TRY IT:
Each entry below should be echoed exactly, with pictures omitted.
[GIVEN DATA Boundary: Start]
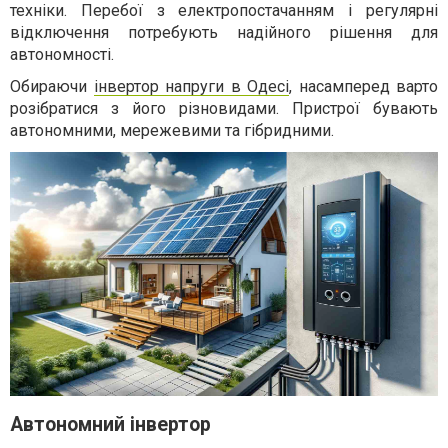
техніки. Перебої з електропостачанням і регулярні
відключення потребують надійного рішення для
автономності.
Обираючи
інвертор напруги в Одесі
, насамперед варто
розібратися з його різновидами. Пристрої бувають
автономними, мережевими та гібридними.
Автономний інвертор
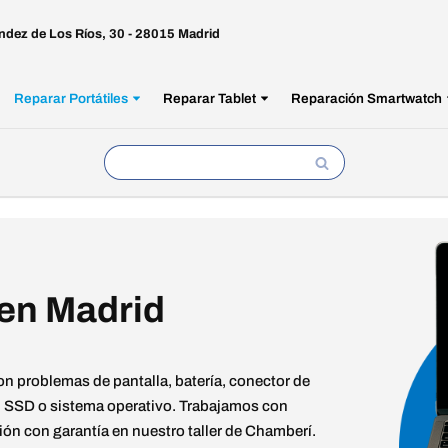
ndez de Los Ríos, 30 - 28015 Madrid
Reparar Portátiles
Reparar Tablet
Reparación Smartwatch
en Madrid
on problemas de pantalla, batería, conector de
o, SSD o sistema operativo. Trabajamos con
ión con garantía en nuestro taller de Chamberí.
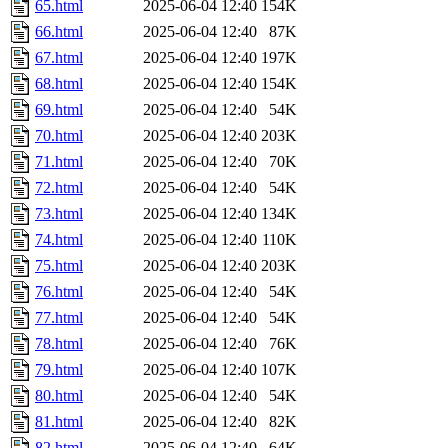
65.html
2025-06-04 12:40
154K
66.html
2025-06-04 12:40
87K
67.html
2025-06-04 12:40
197K
68.html
2025-06-04 12:40
154K
69.html
2025-06-04 12:40
54K
70.html
2025-06-04 12:40
203K
71.html
2025-06-04 12:40
70K
72.html
2025-06-04 12:40
54K
73.html
2025-06-04 12:40
134K
74.html
2025-06-04 12:40
110K
75.html
2025-06-04 12:40
203K
76.html
2025-06-04 12:40
54K
77.html
2025-06-04 12:40
54K
78.html
2025-06-04 12:40
76K
79.html
2025-06-04 12:40
107K
80.html
2025-06-04 12:40
54K
81.html
2025-06-04 12:40
82K
82.html
2025-06-04 12:40
64K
[GIVEN DATA Boundary: End]
SOLUTION:
техніки. Перебої з електропостачанням і регулярні
відключення потребують надійного рішення для
автономності.
Обираючи
інвертор напруги в Одесі
, насамперед варто
розібратися з його різновидами. Пристрої бувають
автономними, мережевими та гібридними.
Автономний інвертор
ndez de Los Ríos, 30 - 28015 Madrid
Reparar Portátiles
Reparar Tablet
Reparación Smartwatch
en Madrid
on problemas de pantalla, batería, conector de
o, SSD o sistema operativo. Trabajamos con
ión con garantía en nuestro taller de Chamberí.
65.html
2025-06-04 12:40
154K
66.html
2025-06-04 12:40
87K
67.html
2025-06-04 12:40
197K
68.html
2025-06-04 12:40
154K
69.html
2025-06-04 12:40
54K
70.html
2025-06-04 12:40
203K
71.html
2025-06-04 12:40
70K
72.html
2025-06-04 12:40
54K
73.html
2025-06-04 12:40
134K
74.html
2025-06-04 12:40
110K
75.html
2025-06-04 12:40
203K
76.html
2025-06-04 12:40
54K
77.html
2025-06-04 12:40
54K
78.html
2025-06-04 12:40
76K
79.html
2025-06-04 12:40
107K
80.html
2025-06-04 12:40
54K
81.html
2025-06-04 12:40
82K
82.html
2025-06-04 12:40
64K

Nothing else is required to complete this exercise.